→ **Passage to read**:

The performance metric used to evaluate all models is the balanced accuracy score (Brodersen et al., 2010), which is defined as the arithmetic mean of sensitivity and specificity, and, in terms of the number of samples found in each quadrant of a confusion matrix (TP = # true positives, TN = # true negatives, FP = # false positives, FN = # false negatives) can be described as

$balance{d}_{-}accuracy=\frac{1}{2}\left(\frac{TP}{TP+FN}+\frac{TN}{TN+FP}\right)$

2.4. Data and code availability

All code (written in python) used to generate the data, train the models and generate the figures is available at https://github.com/fer-rplazas/feature-extraction-methods, and the data is available at https://data.mrc.ox.ac.uk/lfp-et-dbs (DOI:10.5287/bodleian:ZVNyvrw7).

3. Results

3.1. Dataset I: synthetic data

For each of the 7 oscillatory patterns, we generated 5 datasets at each of 36 signal-to-noise ratios ranging from 0.2 to 2. This results in 180 datasets per oscillatory pattern. The out-of-sample performances (measured using the balanced accuracy score) for these SNR sweeps are depicted in Figure 10.

FIGURE 10

Figure 10. Out-of-sample performance for all 5 models across tasks and SNRs. For each of the 7 tasks, the average performance of each model and the standard deviation (shaded region) across 5 independent runs is shown at each SNR level.

As expected, higher SNRs generally result in better decoding performance. When the different states are distinct in terms of the relative power of oscillators in the beta and gamma bands, all 3 non-autoregressive models perform similarly well. Increasing the receptive fields of models by providing them with access to a longer time-course through autoregressive modeling also increases performance. Importantly, the 1D-CNN-based approaches, which take raw waveform data as input (rather than processed features), perform equally well as the feature-based methods – which explicitly use estimates of power in the beta and gamma bands as inputs. This suggests that, even under noisy conditions and with limited quantity of training data, the 1D-CNNs can make use of the features in the frequency domain for decoding.

→ **Tasks to perform**:
1 – In the decoding-performance passage, how many datasets were generated for each oscillatory pattern?
2 – Carry on the decoding-performance passage, picking up right after its final sentence.
The rows come from a separate source, unrelated to the decoding-performance passage.

→ **Information given**:
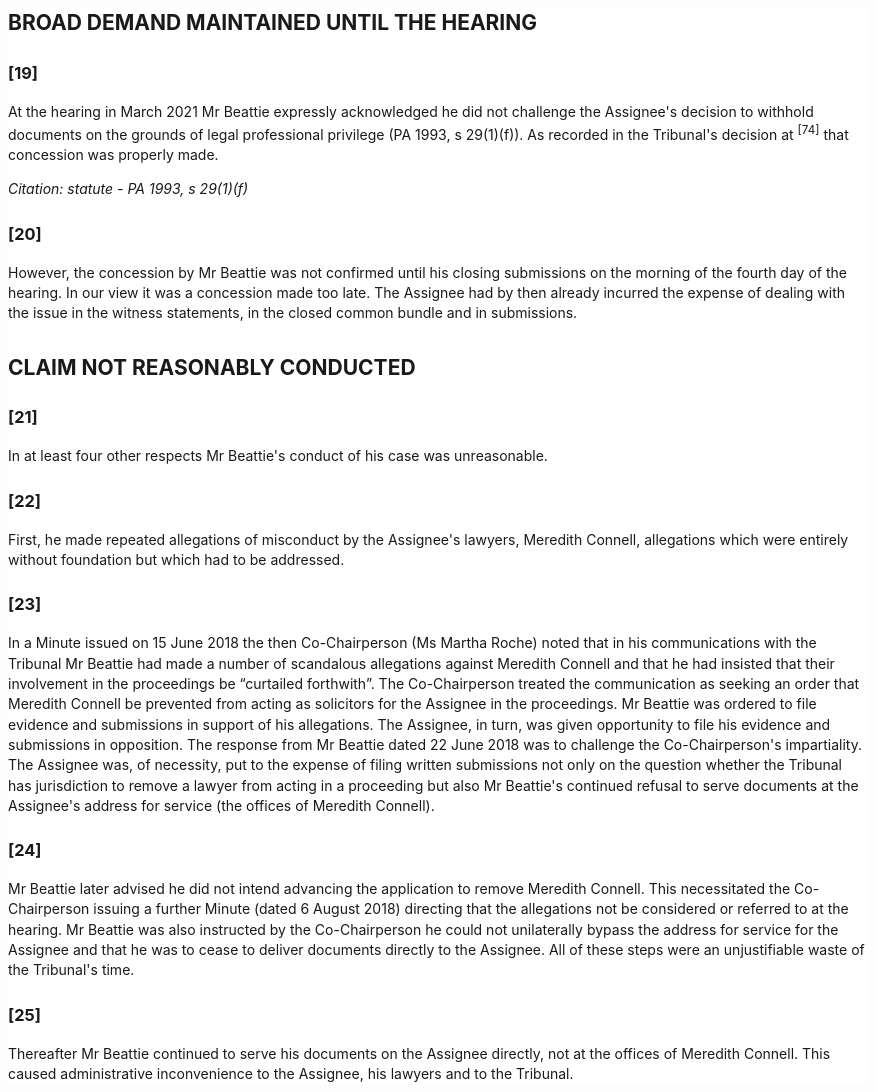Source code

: ## BROAD DEMAND MAINTAINED UNTIL THE HEARING

### [19]
At the hearing in March 2021 Mr Beattie expressly acknowledged he did not challenge the Assignee's decision to withhold documents on the grounds of legal professional privilege (PA 1993, s 29(1)(f)). As recorded in the Tribunal's decision at <sup>[74]</sup> that concession was properly made.

*Citation: statute - PA 1993, s 29(1)(f)*

### [20]
However, the concession by Mr Beattie was not confirmed until his closing submissions on the morning of the fourth day of the hearing. In our view it was a concession made too late. The Assignee had by then already incurred the expense of dealing with the issue in the witness statements, in the closed common bundle and in submissions.

## CLAIM NOT REASONABLY CONDUCTED

### [21]
In at least four other respects Mr Beattie's conduct of his case was unreasonable.

### [22]
First, he made repeated allegations of misconduct by the Assignee's lawyers, Meredith Connell, allegations which were entirely without foundation but which had to be addressed.

### [23]
In a Minute issued on 15 June 2018 the then Co-Chairperson (Ms Martha Roche) noted that in his communications with the Tribunal Mr Beattie had made a number of scandalous allegations against Meredith Connell and that he had insisted that their involvement in the proceedings be “curtailed forthwith”. The Co-Chairperson treated the communication as seeking an order that Meredith Connell be prevented from acting as solicitors for the Assignee in the proceedings. Mr Beattie was ordered to file evidence and submissions in support of his allegations. The Assignee, in turn, was given opportunity to file his evidence and submissions in opposition. The response from Mr Beattie dated 22 June 2018 was to challenge the Co-Chairperson's impartiality. The Assignee was, of necessity, put to the expense of filing written submissions not only on the question whether the Tribunal has jurisdiction to remove a lawyer from acting in a proceeding but also Mr Beattie's continued refusal to serve documents at the Assignee's address for service (the offices of Meredith Connell).

### [24]
Mr Beattie later advised he did not intend advancing the application to remove Meredith Connell. This necessitated the Co-Chairperson issuing a further Minute (dated 6 August 2018) directing that the allegations not be considered or referred to at the hearing. Mr Beattie was also instructed by the Co-Chairperson he could not unilaterally bypass the address for service for the Assignee and that he was to cease to deliver documents directly to the Assignee. All of these steps were an unjustifiable waste of the Tribunal's time.

### [25]
Thereafter Mr Beattie continued to serve his documents on the Assignee directly, not at the offices of Meredith Connell. This caused administrative inconvenience to the Assignee, his lawyers and to the Tribunal.


[^1]: [This decision is to be cited as Beattie v Official Assignee (Costs) [2021] NZHRRT 40. Note publication restrictions.]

→ **Expected outputs**:
1 – 180 datasets: 5 at each of 36 signal-to-noise ratios.

2 –
For the states distinguished by the sharpness of the beta waveform, the 1D-CNN models perform better (both in their autoregressive and non-autoregressive form) than their feature-based counterparts. The 2D-CNN’s performance here lies in the middle. For the non-linear phase case, the models based on 1D-CNNs slightly outperform their feature-based counterparts, with autoregressive models again boosting performance in both cases. The 2D-CNN performs in line with the base, non-autoregressive SVM. For distinguishing states characterized by features that are not explicitly estimated in the feature set used by the SVMs, including degree of phase shift, phase amplitude coupling (PAC), and burst duration, the CNN-based models perform better than feature-based methods. For distinguishing between degrees of phase-shift, the 1D-CNNs are able to achieve 100% performance starting at a SNR of approximately 0.5, while the feature-based methods and the 2D-CNN perform at around chance level, failing to learn any meaningful relationships between inputs and labels. For distinguishing between PAC levels, all CNNs (including the 2D version) perform better than feature-based methods. This difference is larger when PAC occurs within a single channel than across channels.

To distinguish long and short bursts, the models based on CNNs perform better than the feature-based methods. As in all cases, autoregressivity yields an increase in out-of-sample performance also here, with the AR-SVM being, in terms of classification performance, approximately in line with the non-autoregressive 1D and 2D-CNNs.

Average model performances across the range of observed SNRs can be found in Table 1. Paired t-statistics across model performances allow us to quantify the performance differential in a pairwise fashion, avoiding the need to use mean values over parameter ranges (such as the SNR). In the table below we report on the t-statistics compared with the spectral SVM model. Overall, AR-1D-CNN provided the best decoding accuracy for all scenarios we simulated, this was followed by the 1D-CNN and then the 2D-CNN.

TABLE 1

Table 1. Average model performance (balanced accuracy score) across SNRs.

3.2. Dataset II: LFP-based movement decoding

We trained 40 datasets recorded from 8 participants with each of them performing 2 to 3 different tasks. Utilizing a 5-fold cross-validation strategy, this results in a total of 200 folds. The pairwise out-of-sample performance for each model pair at each fold is depicted in Figure 11.

FIGURE 11

Figure 11. Pairwise model comparison for individual fold (scatter plots, line indicates equal performance), together with the distribution of performances (right-most column). The AR-1D-CNN distribution is most skewed toward higher performance.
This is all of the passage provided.